State Bonuses for County Officials in Crosshairs of Budget Cutters

What might be characterized as thinly-disguised bribes to keep county officials running for the Illinois General Assembly have come under attack in the Daily Herald in an article by Jack Griffin.

The Daily Herald promoted its stipend article on its web page.

Called “stipends,” they are payments to county officials for doing the jobs for which county taxpayers compensate them.

Who gets the money?

County clerks, court clerks, sheriffs, auditors, recorders, coroners and treasurers.

The so-called justification is that the county officials do work for state government, so state government should be paying the officials.

I can’t remember voting on the issue, so I assume they were passed in the 1980’s when I was in elective office remission.

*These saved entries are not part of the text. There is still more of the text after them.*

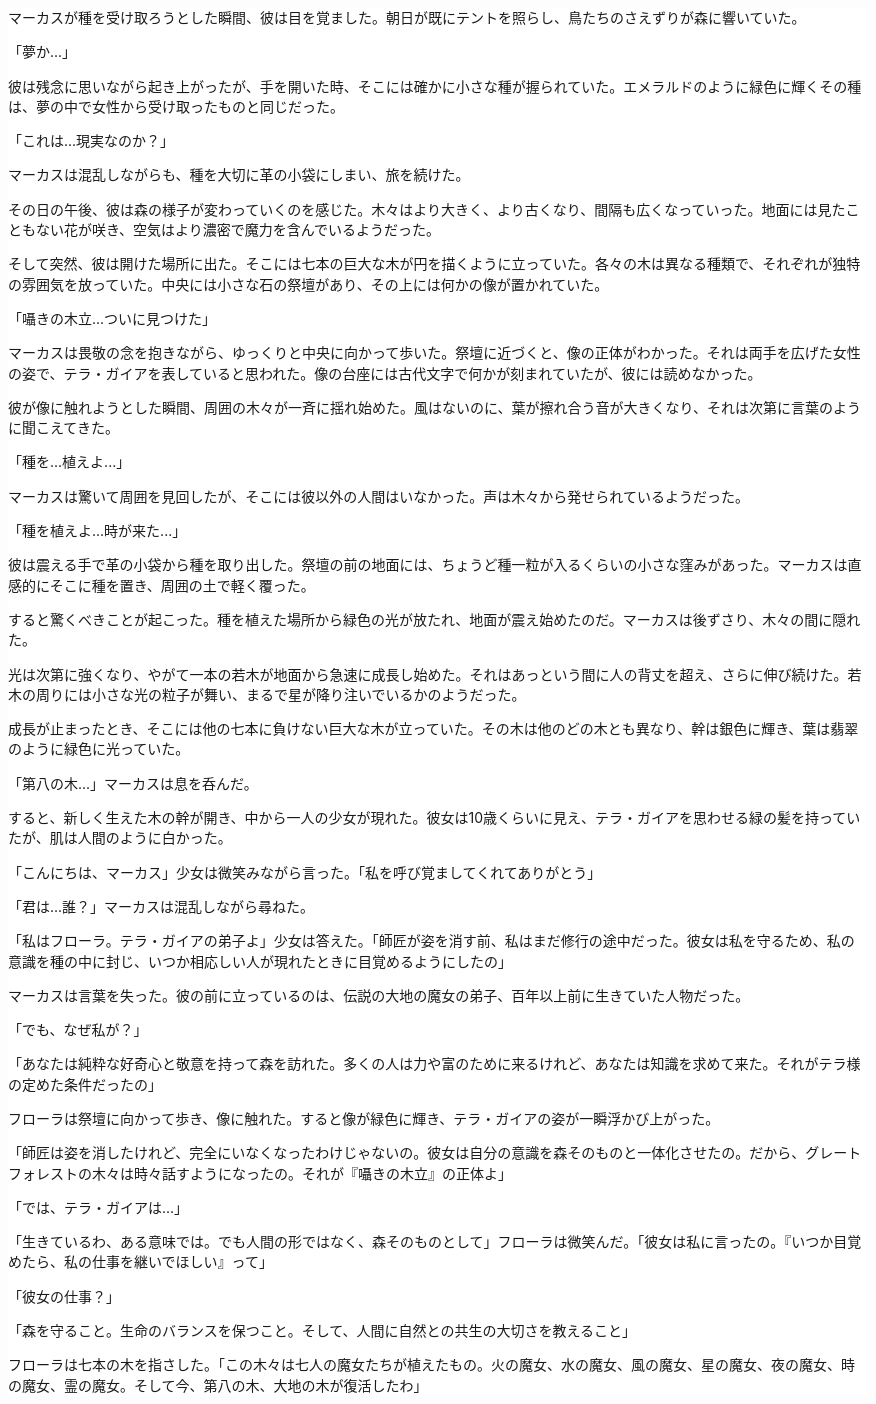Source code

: マーカスが種を受け取ろうとした瞬間、彼は目を覚ました。朝日が既にテントを照らし、鳥たちのさえずりが森に響いていた。

「夢か...」

彼は残念に思いながら起き上がったが、手を開いた時、そこには確かに小さな種が握られていた。エメラルドのように緑色に輝くその種は、夢の中で女性から受け取ったものと同じだった。

「これは...現実なのか？」

マーカスは混乱しながらも、種を大切に革の小袋にしまい、旅を続けた。

その日の午後、彼は森の様子が変わっていくのを感じた。木々はより大きく、より古くなり、間隔も広くなっていった。地面には見たこともない花が咲き、空気はより濃密で魔力を含んでいるようだった。

そして突然、彼は開けた場所に出た。そこには七本の巨大な木が円を描くように立っていた。各々の木は異なる種類で、それぞれが独特の雰囲気を放っていた。中央には小さな石の祭壇があり、その上には何かの像が置かれていた。

「囁きの木立...ついに見つけた」

マーカスは畏敬の念を抱きながら、ゆっくりと中央に向かって歩いた。祭壇に近づくと、像の正体がわかった。それは両手を広げた女性の姿で、テラ・ガイアを表していると思われた。像の台座には古代文字で何かが刻まれていたが、彼には読めなかった。

彼が像に触れようとした瞬間、周囲の木々が一斉に揺れ始めた。風はないのに、葉が擦れ合う音が大きくなり、それは次第に言葉のように聞こえてきた。

「種を...植えよ...」

マーカスは驚いて周囲を見回したが、そこには彼以外の人間はいなかった。声は木々から発せられているようだった。

「種を植えよ...時が来た...」

彼は震える手で革の小袋から種を取り出した。祭壇の前の地面には、ちょうど種一粒が入るくらいの小さな窪みがあった。マーカスは直感的にそこに種を置き、周囲の土で軽く覆った。

すると驚くべきことが起こった。種を植えた場所から緑色の光が放たれ、地面が震え始めたのだ。マーカスは後ずさり、木々の間に隠れた。

光は次第に強くなり、やがて一本の若木が地面から急速に成長し始めた。それはあっという間に人の背丈を超え、さらに伸び続けた。若木の周りには小さな光の粒子が舞い、まるで星が降り注いでいるかのようだった。

成長が止まったとき、そこには他の七本に負けない巨大な木が立っていた。その木は他のどの木とも異なり、幹は銀色に輝き、葉は翡翠のように緑色に光っていた。

「第八の木...」マーカスは息を呑んだ。

すると、新しく生えた木の幹が開き、中から一人の少女が現れた。彼女は10歳くらいに見え、テラ・ガイアを思わせる緑の髪を持っていたが、肌は人間のように白かった。

「こんにちは、マーカス」少女は微笑みながら言った。「私を呼び覚ましてくれてありがとう」

「君は...誰？」マーカスは混乱しながら尋ねた。

「私はフローラ。テラ・ガイアの弟子よ」少女は答えた。「師匠が姿を消す前、私はまだ修行の途中だった。彼女は私を守るため、私の意識を種の中に封じ、いつか相応しい人が現れたときに目覚めるようにしたの」

マーカスは言葉を失った。彼の前に立っているのは、伝説の大地の魔女の弟子、百年以上前に生きていた人物だった。

「でも、なぜ私が？」

「あなたは純粋な好奇心と敬意を持って森を訪れた。多くの人は力や富のために来るけれど、あなたは知識を求めて来た。それがテラ様の定めた条件だったの」

フローラは祭壇に向かって歩き、像に触れた。すると像が緑色に輝き、テラ・ガイアの姿が一瞬浮かび上がった。

「師匠は姿を消したけれど、完全にいなくなったわけじゃないの。彼女は自分の意識を森そのものと一体化させたの。だから、グレートフォレストの木々は時々話すようになったの。それが『囁きの木立』の正体よ」

「では、テラ・ガイアは...」

「生きているわ、ある意味では。でも人間の形ではなく、森そのものとして」フローラは微笑んだ。「彼女は私に言ったの。『いつか目覚めたら、私の仕事を継いでほしい』って」

「彼女の仕事？」

「森を守ること。生命のバランスを保つこと。そして、人間に自然との共生の大切さを教えること」

フローラは七本の木を指さした。「この木々は七人の魔女たちが植えたもの。火の魔女、水の魔女、風の魔女、星の魔女、夜の魔女、時の魔女、霊の魔女。そして今、第八の木、大地の木が復活したわ」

Back in the late 1960’s when I was McHenry County Treasurer our office actually collected the inheritance tax for forwarding to the State Treasurer’s Office.  County Board member Tina Hill’s father John Licastro served as an Assistant Attorney General and brought such deposits into the office.

As I mentioned above, I think the reason is that state legislators want to encourage county officials not to challenge them.

The Daily Herald reports that the annual cost of these $6,500 stipends is $3.4 million.

The BGA’s Andy Shaw is quoted as saying, “…public officials in big counties around Chicago are very well compensated by county taxpayers and don’t need or deserve a bonus from the state, especially when the bonuses are also used to boost pensions, which adds millions of additional dollars in pension obligations.”